When I was growing up in Bursa during the late 1970s and early 1980s, the two car makers of Turkey were everything the city owned. The most basic and least dangerous children’s game in the neighborhood was guessing the number of Tofaş cars versus Renault cars that would pass. Depending on your luck, you could win a bar of chocolate or force others to carry your deathly heavy schoolbag.
I had school friends with names like Marco and Enrico but they could speak perfect Turkish. They were the sons of Italian engineers who had moved to Bursa to help manufacture the TOFAŞ 131, the trendiest car of that generation (silver was popular). Bursa was better than Turin or Detroit. By the time you reached your teens, you could choose to play basketball with the best teams in town. And yes, they were called TOFAŞ or OYAK Renault. MAKO was good at volleyball.
A lot has changed in the auto culture and industry in Bursa since then, but some things remain the same. Last week, after the workers of a family-owned small component maker, Coşkunöz, decided to go on a wage strike, their action spread like wildfire. Now, just a week after the first attempt, Turkey’s biggest export item production has almost come to a complete stop. And this means Bursa will slowly shut down.
So what is at stake in Bursa? Workers at the Bosch brake factory have signed a deal with a better package.
The news got out and one after another, factory workers in the automotive and parts industry demanded their fair share in the glowing balance sheets of the car industry. Türk Metal, the union in charge of negotiations, has failed to meet the needs of workers in the other factories. Now, the workers are furious at the union more than the employers.
Türk Metal is blaming the workers for putting it in a hard position. “Production is in danger,” the union’s statement said, as if its main raison d’etre came from the profit side of the employer.
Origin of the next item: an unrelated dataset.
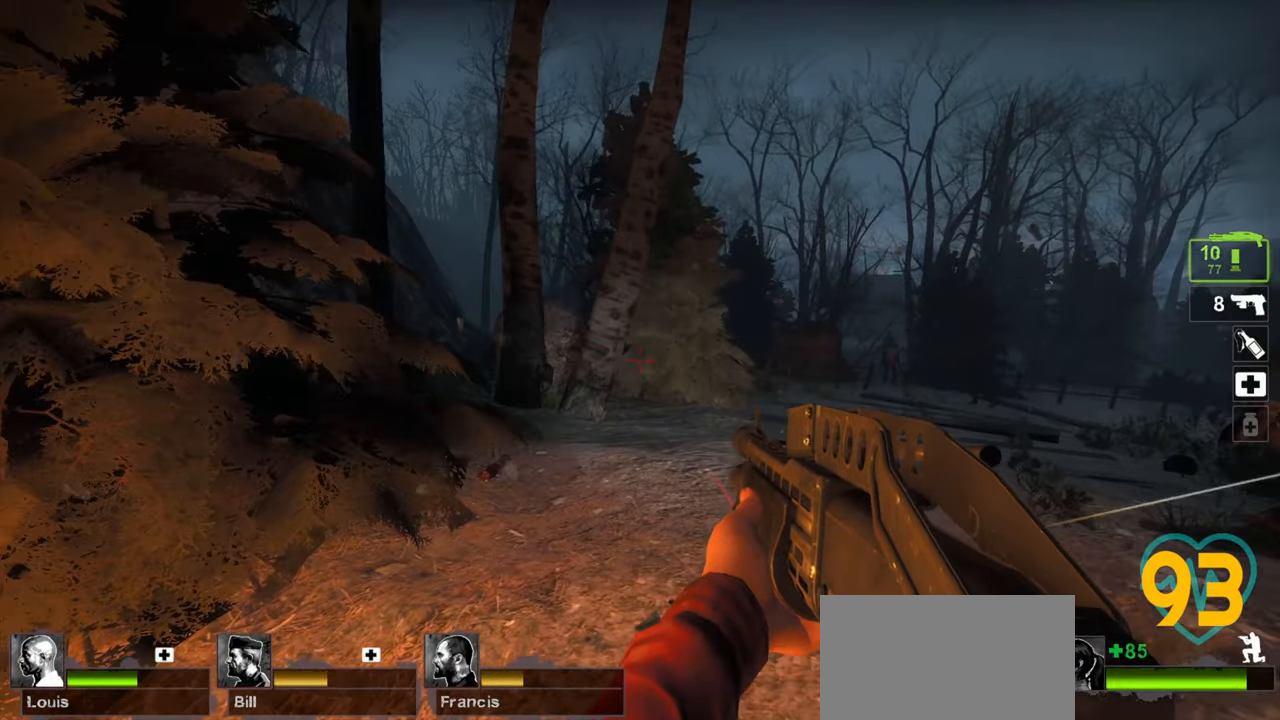
{"keys": ["ctrl", "d"], "mouse": [], "mouse_move": "up-left", "events": [[17, "d", "down"]]}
Take one look at the Facebook page of the workers called “Union of Metal Workers” (@metalmib on Twitter) and you will see how organizers came to hate the union.
Think of an industry that throws lavish parties, travels to the French Riviera or Italian Alps. An industry that takes tens of journalists to trade fairs, pays thousands of dollars to celebrity models and actors for commercials and yet, refrains from sharing that spotlight with its workers. This may sound like an overly populist criticism, but it is exactly that.
In a country that is racing to the most critical general election of the decade, where issues like the minimum wage and retirement benefits are the biggest topics of discussion and where the biggest winner of the export wars is the automotive business, the workers’ share should have been discussed long ago.
At the end of all this struggle, this solidarity and this resistance, there will be a new labor movement; a new class of workers rising above the ordinary union deals and political discourse. Car producers will be a part of it as well. This will be the new emerging class of Turkey’s industrial future.